When is it really cheaper to make your food at home?

On Thanksgiving Day, NPR’s Marketplace included a follow-up segment to a story from 2009 on Jennifer Reese, a San Francisco woman who set out to determine when it is really cheaper to make things at home versus buying in the store. She has now published a book about her experience called Make the Bread, Buy the Butter: What You Should and Shouldn’t Cook from Scratch — Over 120 Recipes for the Best Homemade Foods.

Her general conclusion is that it is cheaper to do the “non-glamorous” things at home, but glamorous activities like raising chickens, goats, and turkeys cost too much in infrastructure to make it worthwhile. It is definitely cheaper to make your own bread and muffins but more expensive to make candied ginger. It is cheaper to buy lemonade than make it – not to mention all the effort it takes to squeeze the lemons. Reese also addresses convenience, food quality, and moral choices.

The book looks like a worthwhile read for those considering to beat higher food costs with homegrown and homespun creations.


U.S. Postal Service increases prices an average of 5% for shipping services

The U.S. Postal service is raising prices in an effort to bring in enough revenue to avoid bankruptcy. Prices are going up for a whole host of shipping services including a 3.1% increase for priority mail. The price of a first class postage stamp is still increasing a penny from 44 cents to 45 cents as earlier scheduled for January 22.

For more details see AP story: “Postal prices going up for express, priority mail.”
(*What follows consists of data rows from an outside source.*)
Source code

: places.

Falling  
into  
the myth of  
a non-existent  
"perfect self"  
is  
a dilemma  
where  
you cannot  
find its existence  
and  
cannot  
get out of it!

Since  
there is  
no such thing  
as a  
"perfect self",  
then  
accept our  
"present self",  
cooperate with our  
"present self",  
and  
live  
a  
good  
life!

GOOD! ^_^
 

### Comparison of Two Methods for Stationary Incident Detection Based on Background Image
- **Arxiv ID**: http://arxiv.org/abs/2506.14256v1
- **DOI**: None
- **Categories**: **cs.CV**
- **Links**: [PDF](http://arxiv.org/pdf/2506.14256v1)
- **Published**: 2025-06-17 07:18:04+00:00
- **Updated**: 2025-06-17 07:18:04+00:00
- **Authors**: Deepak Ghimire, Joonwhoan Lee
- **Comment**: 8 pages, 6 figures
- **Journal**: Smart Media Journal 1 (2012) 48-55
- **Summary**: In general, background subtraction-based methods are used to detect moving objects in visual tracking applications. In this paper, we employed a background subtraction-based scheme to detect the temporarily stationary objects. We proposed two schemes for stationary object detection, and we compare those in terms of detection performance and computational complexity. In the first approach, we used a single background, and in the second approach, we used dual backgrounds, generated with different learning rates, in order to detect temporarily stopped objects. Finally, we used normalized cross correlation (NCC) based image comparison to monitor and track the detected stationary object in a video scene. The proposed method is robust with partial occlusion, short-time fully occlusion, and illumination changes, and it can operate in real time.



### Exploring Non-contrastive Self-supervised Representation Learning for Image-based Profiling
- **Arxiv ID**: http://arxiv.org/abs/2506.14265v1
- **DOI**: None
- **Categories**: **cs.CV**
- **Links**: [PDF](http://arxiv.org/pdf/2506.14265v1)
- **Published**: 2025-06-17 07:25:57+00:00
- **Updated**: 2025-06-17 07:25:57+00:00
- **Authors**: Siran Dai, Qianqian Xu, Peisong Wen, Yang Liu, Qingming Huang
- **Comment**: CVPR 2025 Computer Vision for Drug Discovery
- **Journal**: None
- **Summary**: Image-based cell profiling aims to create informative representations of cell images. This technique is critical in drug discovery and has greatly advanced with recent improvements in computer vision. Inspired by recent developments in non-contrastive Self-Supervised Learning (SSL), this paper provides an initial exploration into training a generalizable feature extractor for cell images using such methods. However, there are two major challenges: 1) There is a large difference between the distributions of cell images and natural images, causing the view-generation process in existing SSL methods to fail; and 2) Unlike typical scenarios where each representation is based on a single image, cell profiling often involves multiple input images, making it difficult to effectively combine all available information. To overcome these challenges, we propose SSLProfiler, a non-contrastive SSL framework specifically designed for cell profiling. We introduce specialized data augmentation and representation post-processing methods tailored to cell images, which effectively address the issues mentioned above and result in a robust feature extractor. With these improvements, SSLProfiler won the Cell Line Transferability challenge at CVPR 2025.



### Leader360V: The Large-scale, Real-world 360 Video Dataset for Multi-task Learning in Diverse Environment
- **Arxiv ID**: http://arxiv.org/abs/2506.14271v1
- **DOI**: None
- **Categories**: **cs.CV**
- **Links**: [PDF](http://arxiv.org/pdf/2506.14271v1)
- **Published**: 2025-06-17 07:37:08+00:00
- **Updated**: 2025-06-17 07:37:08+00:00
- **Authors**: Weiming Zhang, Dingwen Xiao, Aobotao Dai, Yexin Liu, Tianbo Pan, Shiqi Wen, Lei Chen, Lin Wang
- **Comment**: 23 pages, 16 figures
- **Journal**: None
Inflation helps drive Iranians to dollars and gold, government warns citizens to stop

Iranians are scrambling to protect their life savings by buying dollars and gold. Iran’s inflation rate has risen from 8.8%, a 25-year low, to 19.1% last month. The rush out of the Iranian rial has become so bad, the government has asked its citizens to stop buying dollars and gold. The government has warned that foreign exchange rates will fall and gold prices will soon drop: “…those who buy them at high prices should not complain later on.”

For more details see “Government asks Iranians to stop buying dollars” (CNBC, November 19, 2011).


The Rice Panic of 2007

On November 4, 2011, NPR’s Planet Money did a “blast from the past” podcast reviewing the course of events that led to the rice panic of 2007 and its eventual end. From India’s decision to ban rice exports to hoarding across Asia to corrupt government manipulation in the Philippines of a then vulnerable rice market, we get to reminisce about how rice prices doubled ad then almost doubled again in just four months. The panic finally ended after economists convinced the U.S. to allow Japan to sell its stockpile of rice that it maintains as part of a trade agreement that forces Japan to buy rice from the U.S. it does not want. Ironically enough, the rice was never sold but the psychological impact of the announcement was enough to end the hoarding and bring the market back to a semblance of sanity.

A truly fascinating tale of a completely avoidable bubble in the price of rice.


Redbox raises prices 20% to cover higher costs for DVDs and debit card transactions.

Last week, Redbox, the company owned by Coinstar (CSTR) that rents movies through big red kiosks, raised the price of DVD rentals from $1.00 to $1.20, a 20% increase. The company needs to offset higher costs for DVDs and process debit card transactions. Redbox tested out higher prices for a year in select cities and concluded that it was OK to roll out the increases nationwide. Given this testing, the company should not suffer the same backlash and outcry that Netflix (NFLX) suffered when it dramatically increases its movie rental prices.

For more details see “Redbox rental prices to rise.”